Três modelos vestidas de noivas, todas com nanismo, estão em frente a uma praia. Elas têm o cabelo preso em um coque, de onde sai uma grinalda. Estão de costas para a foto e de frente para o mar.
Cristiane Oliveira está à esquerda, em foto de ensaio fotográfico (arquivo pessoal)

Publicado em: 16/08/2017


Cristiane Oliveira, 33, faz o tipo “mulherão”. Seus 47 kg distribuídos em 1,30m e as curvas proeminentes são motivos de orgulho e fazem sucesso em desfiles de moda.

Nascida no interior da Bahia e radicada em São Paulo desde os nove anos, ela é um ser humano raro. A cada 20.000 pessoas, apenas uma nasce com nanismo – e menos ainda devem ser como ela, que além disso também é modelo, gestora de recursos humanos, ativista e consultora de moda.

A deficiência congênita que aos poucos comprime as vértebras C3 e C2 não a impede de viajar muitos quilômetros de ônibus para subir numa passarela, “o momento em que posso ser eu mesma”.

Desde 2014, quando a convite de uma amiga, também pequena, viajou a Florianópolis (SC) para um concurso de moda, Cristiane virou top em seu meio. Alta para os padrões do nanismo, tem dois eventos até novembro.

BELEZA

Embora não ganhe R$ 1 com a profissão, Cris Oliveira, nome artístico, roda o país desafiando o preconceito que associa pequenos ao humor escrachado e à bizarrice dos números circenses.

“Somos invisíveis para o governo, que não faz contagem dos pequenos, para as famílias, que preferem nos esconder, e para a moda, que não se preocupa em fazer nos sentirmos bonitos”, diz.

O problema da falta de padrão de medidas no país, que faz um tamanho “M” ser diferente de uma marca para outra, é ampliado em progressão geométrica para quem tem nanismo.

“Nossas proporções são diferentes, os braços são mais curtos, as pernas e os glúteos mais cheios.
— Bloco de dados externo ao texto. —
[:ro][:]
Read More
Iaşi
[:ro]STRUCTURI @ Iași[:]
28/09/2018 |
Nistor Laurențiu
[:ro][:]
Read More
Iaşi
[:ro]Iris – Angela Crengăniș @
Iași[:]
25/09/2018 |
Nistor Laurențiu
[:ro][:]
Na grade de hoje nada fica bem. A moda ou nos veste como duendes –como uma estilista já pediu para eu desfilar– ou como sacos de batata. Nos ridicularizam, porque simplesmente não existimos para a maioria das pessoas”, diz. “Não nasci para usar burca.”

Também não bastaria cortar as barras das calças. A modelagem de um par de jeans envolve, por exemplo, deixar a largura das coxas maior do que os joelhos ou a barra e garantir que padrões do tecido estejam no lugar certo. Camisas de manga longa e vestidos com decote têm o mesmo problema de proporção, e, por isso, muitas vezes, estão fora da maioria dos armários.

Um dos poucos projetos criados para minimizar o problema é o curso de moda inclusiva promovido pelo Centro de Tecnologia e Inclusão da Secretaria de Estado dos Direitos da Pessoa com Deficiência de São Paulo. É gratuito e a cada semestre a programação instrui mais de uma dezena de alunos.

A falta de peças condizentes com o corpo pequeno promove um efeito “destruidor da autoestima”. “Tem gente que nem sai de casa para socializar porque não tem roupa. A depressão é consequência, e isso mata mais do que se imagina. Conheci uma adolescente que de tão triste pegou pneumonia, morrendo logo depois.”